Task goal: Reproduce word for word the lines of the records starting at the one containing "Base de datos de productos" and ending at the one containing "October 2024", and omit the pictures from your answer.

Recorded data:
━━━━━━
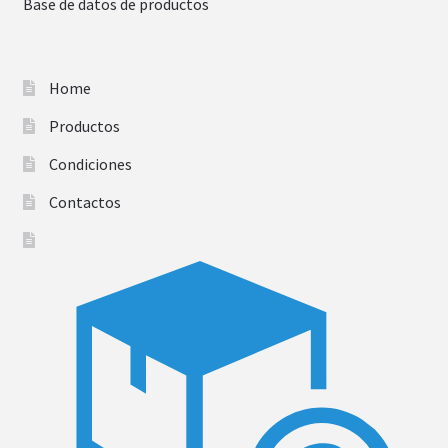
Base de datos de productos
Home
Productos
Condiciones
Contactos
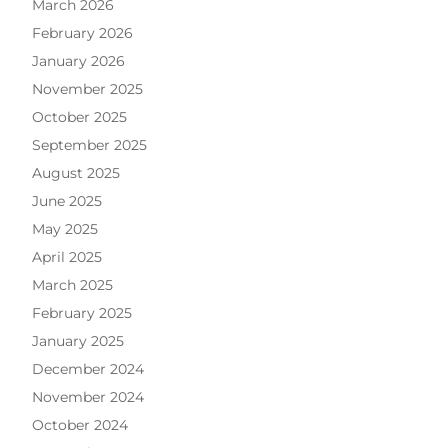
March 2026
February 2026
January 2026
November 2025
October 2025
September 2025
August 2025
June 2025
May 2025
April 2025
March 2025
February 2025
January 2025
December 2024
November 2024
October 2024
━━━━━━
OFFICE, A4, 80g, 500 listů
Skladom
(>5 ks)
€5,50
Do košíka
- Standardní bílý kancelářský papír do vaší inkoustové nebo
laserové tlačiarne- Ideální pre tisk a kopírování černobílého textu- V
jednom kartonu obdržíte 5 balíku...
━━━━━━
Exercise answer:
Base de datos de productos
Home
Productos
Condiciones
Contactos
March 2026
February 2026
January 2026
November 2025
October 2025
September 2025
August 2025
June 2025
May 2025
April 2025
March 2025
February 2025
January 2025
December 2024
November 2024
October 2024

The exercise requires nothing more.